What all this seems like is a bad psy-op campaign to force people to do the settings the admins want, and make it "feel" its the moderators doing it. Similar how Twitter forces you to remove bad content rather than just auto-do it
If a cop shoots an unarmed suspect, they will get punished too. Would you defend the cop by saying “why give a cop a gun if you punish him for using it”? The cop is given a gun with the understanding that they only use it to shoot dangerous suspects; a cop that violates that expectation will have their gun taken away.
> If they don't want private subs, then convert them to public and turn that feature off.
The more reasonable solution would be to disallow moderators from changing the protection level after creating a sub (but allowing it by petitioning the admins). Would that make you happy?
For a decade, reddit's message to mods was that this was our community. And we could institute rules as we see fit. If the system allowed it, we could do it.
That was obviously just propaganda and a blatant lie.
> If a cop shoots an unarmed suspect, they will get punished too.
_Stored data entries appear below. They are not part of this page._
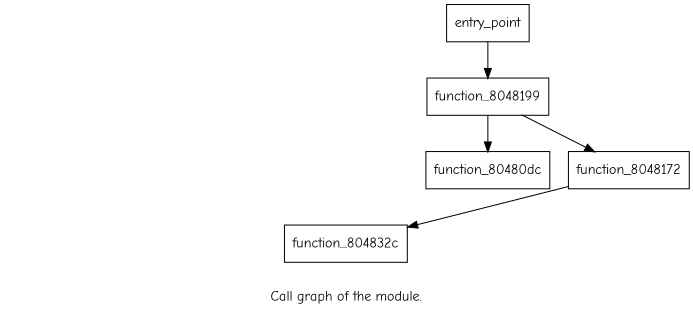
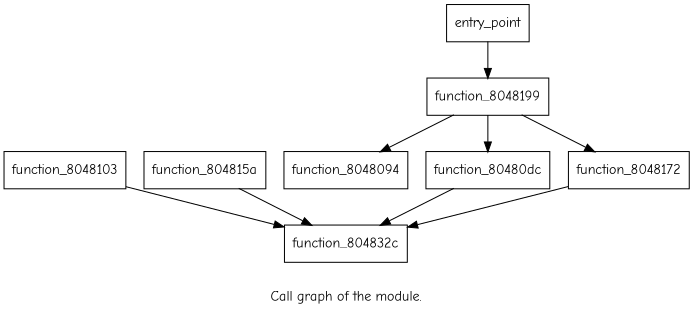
  digraph {
    fontname="Comic Neue"
    label="Call graph of the module."
    node [fontname="Comic Neue" shape=record]
    edge [fontname="Comic Neue"]
+   n1 [label="{function_8048094}"]
    n2 [label="{function_80480dc}"]
    n3 [label="{function_804832c}"]
+   n4 [label="{function_8048103}"]
+   n5 [label="{function_804815a}"]
    n6 [label="{function_8048172}"]
    n7 [label="{function_8048199}"]
    n8 [label="{entry_point}"]
+   n2 -> n3
+   n4 -> n3
+   n5 -> n3
    n6 -> n3
+   n7 -> n1
    n7 -> n2
    n7 -> n6
    n8 -> n7
  }
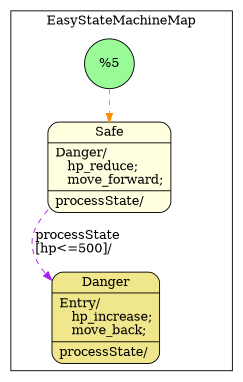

Would you defend the cop by saying “why give a cop a gun if you punish him for using it”? The cop is given a gun with the understanding that they only use it to shoot dangerous suspects; a cop that violates that expectation will have their gun taken away.
The fuck? Are you seriously comparing state sanctioned violence to a online glorified bulletin board? Just wow.
... Also, one of the least diverse group (racially, religiously, culturally, politically and pretty much everything else) of people you could think of having such a control over """the front page of the internet"" (lol) lead to it turning into an insanely boring and one of the cringiest places on the internet. Twitter is downright refreshing compared to the average subreddit, which is saying a lot
The sad part is that I won't see the results of that rebalance of power, since I've only ever used Reddit on third party apps lol.